PESHAWAR: Violence against women and girls is a global pandemic. It is a moral affront to all women and girls, a mark of shame on all our societies and a major obstacle to inclusive, equitable and sustainable development. At its core, violence against women and girls is the manifestation of a profound lack of respect – a failure by men to recognize the inherent equality and dignity of women. It is an issue of fundamental human rights, says the United Nations Secretary-General António Guterres in his message on the International Day for the Elimination of Violence against Women.
The UN chief said violence can take many forms — from domestic attacks to trafficking, from sexual violence in conflict to child marriage, genital mutilation and femicide. “It harms the individual and has far-reaching consequences for families and society. This is also a deeply political issue,” he said.
Guterres said vviolence against women is tied to broader issues of power and control in our societies. “We live in a male-dominated society. Women are made vulnerable to violence through the multiple ways in which we keep them unequal.”
The UN chief said that in the past year growing attention to one manifestation of this violence was seen. He said sexual harassment is experienced by most women at some point in their lives. “Increasing public disclosure by women from all regions and all walks of life is bringing the magnitude of the problem to light and demonstrating the galvanizing power of women’s movements to drive the action and awareness needed to eliminate harassment and violence everywhere.”
This year, Guterres said, the global United Nations UNiTE campaign to end violence against women and girls is highlighting support for survivors and advocates under the theme ‘Orange the World: #HearMeToo’. “With orange as the unifying colour of solidarity, the #HearMeToo hashtag is designed to send a clear message: violence against women and girls must end now, and we all have a role to play.”
He said the same message resonates through the EU-UN Spotlight Initiative. “This 500-million-euro programme will empower survivors and advocates to become agents of change in their homes, communities and countries. But while this initial investment is significant, it is small given the scale of need. It should be seen as seed funding for a global movement. Not until the half of our population represented by women and girls can live free from fear, violence and everyday insecurity, can we truly say we live in a fair and equal world.”
Despite the adoption of the Convention of the Elimination of All Forms of Discrimination against Women (CEDAW) by the UN General Assembly in 1979, violence against women and girls remains a pervasive problem worldwide.

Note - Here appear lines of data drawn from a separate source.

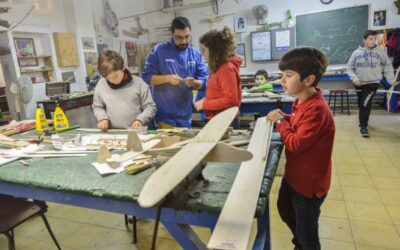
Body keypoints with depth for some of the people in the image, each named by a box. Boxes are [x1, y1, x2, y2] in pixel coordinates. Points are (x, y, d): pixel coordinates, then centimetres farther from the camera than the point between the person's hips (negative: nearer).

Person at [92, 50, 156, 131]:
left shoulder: (138, 83, -2)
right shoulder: (101, 85, 6)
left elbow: (150, 107, 3)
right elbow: (97, 107, 20)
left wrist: (140, 120, -12)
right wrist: (103, 118, 2)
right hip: (112, 133, 2)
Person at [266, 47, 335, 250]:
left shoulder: (316, 109, -31)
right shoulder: (302, 101, -2)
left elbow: (295, 144, -28)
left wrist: (280, 121, -17)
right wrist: (284, 117, -3)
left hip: (309, 182, -10)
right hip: (294, 174, 10)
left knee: (306, 233, 11)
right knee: (285, 211, 30)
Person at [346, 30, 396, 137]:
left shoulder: (380, 52, 0)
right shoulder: (356, 53, 0)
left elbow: (388, 65, 10)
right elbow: (349, 68, 2)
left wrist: (391, 79, 5)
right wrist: (354, 78, -14)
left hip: (373, 83, -2)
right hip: (359, 84, 2)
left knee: (365, 105, -15)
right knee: (361, 105, 13)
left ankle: (363, 127, -3)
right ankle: (363, 123, 35)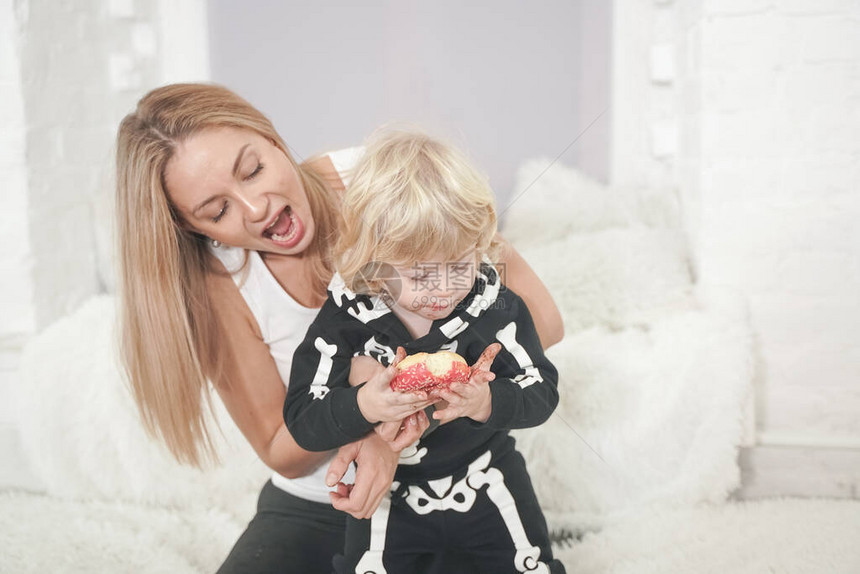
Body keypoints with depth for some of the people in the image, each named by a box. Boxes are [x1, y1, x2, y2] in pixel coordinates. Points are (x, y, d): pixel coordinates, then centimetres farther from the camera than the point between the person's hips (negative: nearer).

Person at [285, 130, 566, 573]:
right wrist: (363, 406, -39)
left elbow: (542, 391, -13)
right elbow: (302, 421, -19)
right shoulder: (346, 320, -19)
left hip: (486, 485, 1)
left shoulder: (494, 305, -15)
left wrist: (487, 402, -33)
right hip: (391, 496, -1)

To that end, the General Assembly issued resolution 48/104, laying the foundation for the road towards a world free of gender-based violence.
Another bold step in the right direction was embodied by an initiative launched in 2008 and known as the UNiTE to End Violence against Women. It aims to raise public awareness around the issue as well as increase both policymaking and resources dedicated to ending violence against women and girls worldwide.

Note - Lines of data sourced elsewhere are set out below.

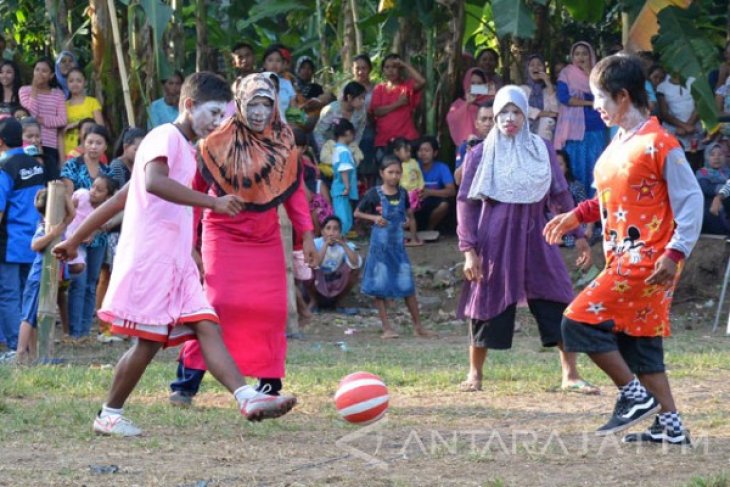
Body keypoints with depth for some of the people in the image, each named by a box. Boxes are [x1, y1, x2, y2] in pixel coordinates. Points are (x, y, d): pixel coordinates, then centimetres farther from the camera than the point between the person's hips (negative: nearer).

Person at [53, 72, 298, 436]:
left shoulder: (187, 150, 23)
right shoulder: (165, 137, -6)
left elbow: (121, 198, 26)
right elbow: (154, 182, -28)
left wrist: (75, 240, 27)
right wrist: (212, 202, -32)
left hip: (177, 261, 9)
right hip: (149, 257, -9)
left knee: (207, 326, -7)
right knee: (149, 340, -6)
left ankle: (247, 399, -21)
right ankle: (109, 416, 7)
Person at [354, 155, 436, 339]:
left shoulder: (402, 194, 3)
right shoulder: (374, 194, -9)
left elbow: (409, 215, 15)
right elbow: (357, 213, -1)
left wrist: (413, 235, -1)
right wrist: (374, 217, -17)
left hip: (398, 243, 3)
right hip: (380, 244, -3)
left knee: (408, 286, 4)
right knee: (380, 287, 1)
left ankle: (418, 326, 10)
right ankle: (386, 327, 7)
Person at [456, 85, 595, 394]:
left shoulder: (541, 150, 7)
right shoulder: (481, 155, 1)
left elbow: (560, 195, 11)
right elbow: (466, 203, 0)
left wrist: (578, 235, 7)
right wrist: (468, 249, -7)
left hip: (535, 240, 2)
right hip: (494, 240, -2)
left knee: (557, 305, -5)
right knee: (488, 304, 3)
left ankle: (570, 375, -1)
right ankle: (475, 374, 20)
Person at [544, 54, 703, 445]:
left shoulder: (659, 144, -15)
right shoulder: (619, 144, 13)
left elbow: (691, 200, -15)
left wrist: (675, 253, -22)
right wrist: (578, 216, 17)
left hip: (647, 262, -9)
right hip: (624, 261, 9)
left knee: (580, 321, -13)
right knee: (636, 339, 10)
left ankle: (636, 396, -4)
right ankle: (670, 426, 14)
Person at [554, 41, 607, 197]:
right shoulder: (566, 74, 3)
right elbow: (563, 97, -10)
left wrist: (589, 73, -8)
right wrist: (589, 103, -9)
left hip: (595, 127, 3)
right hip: (575, 128, -3)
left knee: (595, 167, 1)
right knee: (576, 167, -3)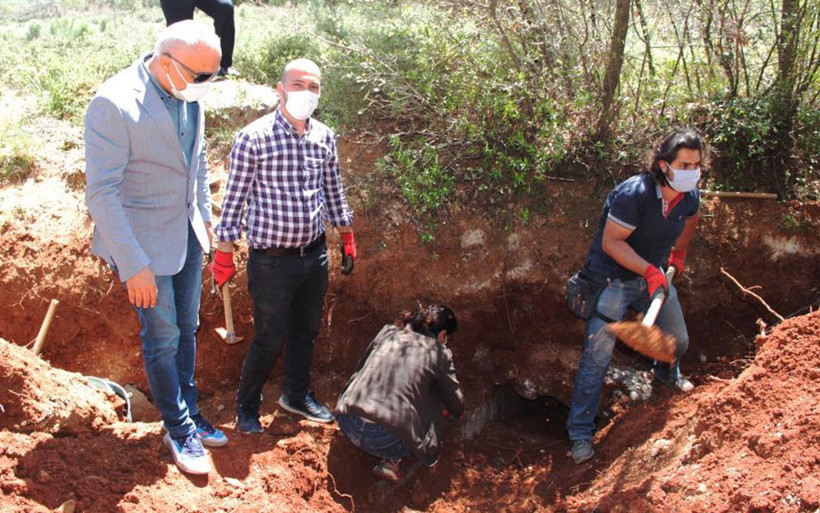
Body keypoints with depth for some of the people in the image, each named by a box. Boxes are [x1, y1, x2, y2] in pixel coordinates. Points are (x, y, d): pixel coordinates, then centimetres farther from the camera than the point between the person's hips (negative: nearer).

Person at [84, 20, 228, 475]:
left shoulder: (188, 96, -2)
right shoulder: (113, 104, -24)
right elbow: (101, 193, -23)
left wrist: (204, 214, 17)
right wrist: (133, 265, -23)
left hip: (187, 233, 7)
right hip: (144, 241, -7)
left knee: (187, 329, 18)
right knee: (162, 336, 6)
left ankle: (190, 414, 36)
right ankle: (178, 429, 26)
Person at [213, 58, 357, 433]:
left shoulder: (325, 137, 3)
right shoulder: (253, 138, -14)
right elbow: (234, 198, -10)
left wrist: (347, 238, 17)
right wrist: (223, 256, -9)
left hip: (314, 254, 6)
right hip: (272, 260, -5)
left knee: (305, 331, 19)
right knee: (270, 339, 4)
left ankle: (297, 395, 41)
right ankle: (246, 406, 28)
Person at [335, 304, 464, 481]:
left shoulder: (388, 332, 15)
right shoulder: (439, 353, 6)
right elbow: (456, 405, 20)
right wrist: (454, 412, 44)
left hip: (347, 424, 5)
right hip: (385, 440, -5)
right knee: (434, 401, 19)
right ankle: (392, 461, 6)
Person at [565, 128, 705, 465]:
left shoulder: (690, 197, -6)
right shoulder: (634, 194, -29)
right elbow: (611, 242, -26)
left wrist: (678, 253, 29)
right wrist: (649, 270, -31)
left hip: (655, 276, 7)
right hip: (612, 279, -7)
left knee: (677, 339, 19)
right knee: (597, 356, -9)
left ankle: (666, 374, 57)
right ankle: (580, 433, 3)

Yet, there is still a long way to go at the global scale. To date, only two out of three countries have outlawed domestic violence, while 37 countries worldwide still exempt rape perpetrators from prosecution if they are married to or eventually marry the victim and 49 countries currently have no laws protecting women from domestic violence.
In 2017, the European Union (EU) and the UN launched the Spotlight Initiative, which aims to eliminate all forms of violence against women and girls by raising the awareness of this issue, in line with the 2030 Agenda for Sustainable Development.
Women’s rights activists have observed 25 November as a day against gender-based violence since 1981. This date was selected to honour the Mirabal sisters, three political activists from the Dominican Republic who were brutally murdered in 1960 by order of the country’s ruler, Rafael Trujillo (1930-1961). On 20 December 1993, the General Assembly adopts the Declaration on the Elimination of Violence against Women through resolution 48/104, paving the path towards eradicating violence against women and girls worldwide.
Finally, on 7 February 2000, the General Assembly adopts resolution 54/134, officially designating 25 November as the International day for the Elimination of Violence Against Women and in doing so, inviting governments, international organizations as well as NGOs to join together and organize activities designed to raise public awareness of the issue every year on that date.